3. Only with development consent
Any purpose other than a purpose specified in item 4.
4. Advertised development - only with development consent
Advertising structures; caravan parks; commercial premises (other than those used in conjunction with an industry and situated on the same land as the industry or referred to in clause 27 or Schedule 3); mineral sand mining; mines; offensive or hazardous industries; recreation vehicle areas; residential buildings …; shops (other than those referred to in clause 27 or Schedule 3); stock and sale yards.
5. Prohibited development
Nil."
46 From that description of the zone, the breadth of the development permitted with consent would have been readily apparent. It would also be clear that reference may need to made to cl 27 and Sch 3. Clause 27 with its heading, reads as follows:
" Retailing of bulky goods within Zone No 4 and on land referred to in Schedule 4
27. (1) This clause applies to land within Zone No 4 and land referred to in Schedule 4.
(2) In this clause, "bulky goods" means large goods ….
(3) Subject to subclauses (4) and (5), nothing in this plan shall prevent a person, with the consent of the council, from carrying out development for the purposes of the retail sale of bulky goods on land to which this clause applies."
47 The ordinary reader, who for present purposes is assumed to have some interest in the retail sale of bulky goods, could readily ascertain from reference to the draft LEP that certain land was to be zoned "industrial" and, by referring to that zoning, would ascertain that it might well permit consent to use as a retail sale centre for bulky goods.
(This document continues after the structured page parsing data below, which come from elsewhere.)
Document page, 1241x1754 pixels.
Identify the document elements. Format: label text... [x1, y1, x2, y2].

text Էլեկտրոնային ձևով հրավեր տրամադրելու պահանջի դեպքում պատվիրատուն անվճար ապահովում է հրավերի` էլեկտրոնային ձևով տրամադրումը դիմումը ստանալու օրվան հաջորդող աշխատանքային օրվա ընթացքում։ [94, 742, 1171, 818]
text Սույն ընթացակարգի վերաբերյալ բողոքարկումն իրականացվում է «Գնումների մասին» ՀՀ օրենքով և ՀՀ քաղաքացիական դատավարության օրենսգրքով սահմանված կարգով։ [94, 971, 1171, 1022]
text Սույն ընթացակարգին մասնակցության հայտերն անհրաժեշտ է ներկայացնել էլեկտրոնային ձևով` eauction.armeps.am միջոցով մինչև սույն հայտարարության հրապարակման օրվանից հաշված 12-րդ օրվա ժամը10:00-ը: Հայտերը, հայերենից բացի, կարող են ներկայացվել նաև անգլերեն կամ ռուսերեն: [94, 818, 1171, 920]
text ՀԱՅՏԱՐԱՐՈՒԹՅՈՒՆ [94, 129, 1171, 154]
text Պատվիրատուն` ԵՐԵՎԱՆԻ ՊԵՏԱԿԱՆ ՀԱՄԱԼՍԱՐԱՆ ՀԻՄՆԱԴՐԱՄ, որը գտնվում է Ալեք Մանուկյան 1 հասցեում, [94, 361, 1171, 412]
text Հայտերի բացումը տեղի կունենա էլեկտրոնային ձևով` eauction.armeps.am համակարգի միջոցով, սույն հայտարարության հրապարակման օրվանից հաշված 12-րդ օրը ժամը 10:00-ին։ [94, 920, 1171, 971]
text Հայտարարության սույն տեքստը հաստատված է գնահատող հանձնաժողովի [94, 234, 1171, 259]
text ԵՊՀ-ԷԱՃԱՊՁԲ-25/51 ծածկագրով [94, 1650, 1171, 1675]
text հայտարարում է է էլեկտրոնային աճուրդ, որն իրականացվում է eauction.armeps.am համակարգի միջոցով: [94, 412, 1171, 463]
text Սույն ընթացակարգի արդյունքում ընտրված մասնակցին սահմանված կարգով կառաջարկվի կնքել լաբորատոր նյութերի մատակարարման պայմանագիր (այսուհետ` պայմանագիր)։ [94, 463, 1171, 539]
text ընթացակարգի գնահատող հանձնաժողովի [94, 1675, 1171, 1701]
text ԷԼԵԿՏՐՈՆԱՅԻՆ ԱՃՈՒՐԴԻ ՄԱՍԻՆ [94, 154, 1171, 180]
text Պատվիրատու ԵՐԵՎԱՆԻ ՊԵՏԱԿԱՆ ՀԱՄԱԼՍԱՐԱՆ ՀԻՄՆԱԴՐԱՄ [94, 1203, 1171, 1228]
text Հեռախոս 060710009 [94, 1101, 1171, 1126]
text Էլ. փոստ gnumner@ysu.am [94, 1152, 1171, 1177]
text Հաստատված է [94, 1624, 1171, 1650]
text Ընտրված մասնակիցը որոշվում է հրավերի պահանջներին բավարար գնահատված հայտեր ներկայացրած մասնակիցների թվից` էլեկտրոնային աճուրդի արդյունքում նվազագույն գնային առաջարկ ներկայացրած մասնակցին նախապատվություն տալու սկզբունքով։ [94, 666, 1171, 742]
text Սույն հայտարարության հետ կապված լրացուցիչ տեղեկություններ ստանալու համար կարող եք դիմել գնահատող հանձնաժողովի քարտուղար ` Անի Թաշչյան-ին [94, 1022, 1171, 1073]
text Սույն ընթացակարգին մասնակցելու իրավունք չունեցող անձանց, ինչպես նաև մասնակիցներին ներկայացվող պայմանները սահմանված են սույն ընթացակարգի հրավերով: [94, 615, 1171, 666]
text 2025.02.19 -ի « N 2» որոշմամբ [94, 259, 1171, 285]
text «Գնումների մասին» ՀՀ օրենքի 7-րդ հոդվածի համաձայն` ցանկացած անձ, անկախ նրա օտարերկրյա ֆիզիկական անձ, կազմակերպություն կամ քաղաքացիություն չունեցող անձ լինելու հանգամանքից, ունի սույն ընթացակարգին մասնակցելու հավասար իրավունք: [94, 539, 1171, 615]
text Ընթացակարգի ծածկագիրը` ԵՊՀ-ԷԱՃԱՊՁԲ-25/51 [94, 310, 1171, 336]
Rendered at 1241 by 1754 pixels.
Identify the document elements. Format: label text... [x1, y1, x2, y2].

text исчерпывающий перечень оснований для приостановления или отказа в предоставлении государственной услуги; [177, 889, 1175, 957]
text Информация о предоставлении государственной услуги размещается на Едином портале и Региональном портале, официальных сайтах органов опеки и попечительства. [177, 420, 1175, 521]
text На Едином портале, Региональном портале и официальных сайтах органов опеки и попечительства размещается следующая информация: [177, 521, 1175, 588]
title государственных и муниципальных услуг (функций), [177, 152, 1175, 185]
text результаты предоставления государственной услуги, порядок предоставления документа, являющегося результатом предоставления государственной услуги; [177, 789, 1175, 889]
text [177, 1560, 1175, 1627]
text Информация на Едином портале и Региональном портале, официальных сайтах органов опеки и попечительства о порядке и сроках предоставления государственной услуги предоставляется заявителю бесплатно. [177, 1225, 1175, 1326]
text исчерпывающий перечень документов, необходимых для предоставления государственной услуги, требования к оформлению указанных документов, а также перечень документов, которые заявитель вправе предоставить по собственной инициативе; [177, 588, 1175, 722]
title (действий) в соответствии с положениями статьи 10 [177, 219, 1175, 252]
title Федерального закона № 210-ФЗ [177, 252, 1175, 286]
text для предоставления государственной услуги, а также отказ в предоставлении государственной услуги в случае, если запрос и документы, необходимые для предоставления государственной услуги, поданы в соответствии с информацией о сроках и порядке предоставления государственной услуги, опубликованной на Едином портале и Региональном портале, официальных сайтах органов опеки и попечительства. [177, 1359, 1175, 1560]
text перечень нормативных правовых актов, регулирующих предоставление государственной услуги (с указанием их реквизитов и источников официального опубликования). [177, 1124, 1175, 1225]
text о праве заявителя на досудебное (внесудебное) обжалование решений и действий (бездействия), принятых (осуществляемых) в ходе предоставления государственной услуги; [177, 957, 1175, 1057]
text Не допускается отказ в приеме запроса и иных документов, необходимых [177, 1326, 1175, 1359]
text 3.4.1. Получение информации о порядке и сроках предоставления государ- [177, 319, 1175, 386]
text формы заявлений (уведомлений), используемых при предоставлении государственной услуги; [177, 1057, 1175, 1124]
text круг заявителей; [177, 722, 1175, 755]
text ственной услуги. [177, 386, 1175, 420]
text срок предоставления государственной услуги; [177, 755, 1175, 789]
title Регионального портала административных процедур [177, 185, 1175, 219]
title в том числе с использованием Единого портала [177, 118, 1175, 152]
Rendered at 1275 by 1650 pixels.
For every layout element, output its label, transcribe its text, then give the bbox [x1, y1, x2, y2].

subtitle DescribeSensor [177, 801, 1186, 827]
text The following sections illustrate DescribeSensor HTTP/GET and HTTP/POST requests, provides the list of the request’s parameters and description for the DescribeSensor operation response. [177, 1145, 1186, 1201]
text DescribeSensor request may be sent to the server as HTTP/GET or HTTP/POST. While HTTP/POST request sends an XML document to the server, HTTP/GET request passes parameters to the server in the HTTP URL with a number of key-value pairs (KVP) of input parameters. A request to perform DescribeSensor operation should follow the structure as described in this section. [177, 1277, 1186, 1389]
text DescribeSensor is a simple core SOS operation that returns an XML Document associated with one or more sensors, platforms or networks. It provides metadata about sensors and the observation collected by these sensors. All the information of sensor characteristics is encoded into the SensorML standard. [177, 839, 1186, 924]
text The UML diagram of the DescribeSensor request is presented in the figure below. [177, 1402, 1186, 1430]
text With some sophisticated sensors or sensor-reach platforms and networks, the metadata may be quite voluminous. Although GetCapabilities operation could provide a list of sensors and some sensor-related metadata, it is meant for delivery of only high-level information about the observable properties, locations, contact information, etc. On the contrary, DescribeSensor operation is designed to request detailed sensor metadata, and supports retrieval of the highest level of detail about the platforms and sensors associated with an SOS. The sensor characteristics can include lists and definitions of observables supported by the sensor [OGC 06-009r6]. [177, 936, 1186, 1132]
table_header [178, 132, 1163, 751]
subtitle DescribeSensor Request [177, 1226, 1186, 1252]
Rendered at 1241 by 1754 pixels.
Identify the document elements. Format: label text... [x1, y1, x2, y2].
It is also clear from the exhibited material referred to above that controls will be imposed through the DCP. Knowing from the coversheet of the exhibition material that the DCP was also to be amended, one would expect the interested reader to see the proposed amendment in that document (which contained only one page) and note that the lot to be zoned "Zone No 4 Industrial" was to be identified in the DCP as "I2 - General Industry". That of course would be meaningless without a copy of the DCP, but that was a document contained within the exhibition material. The DCP identified "preferred land uses" for I2 as:
"Light industry, general industry, showrooms and other businesses which require relatively large indoor or outdoor display and sales areas."
48 This reasonably straightforward exercise would have revealed that the land proposed to be zoned industrial would be available for the retail selling of bulky goods, with Council consent. There was no ambiguity in this scheme, nor was the intention, expressed by reference to a rezoning, in any way misleading.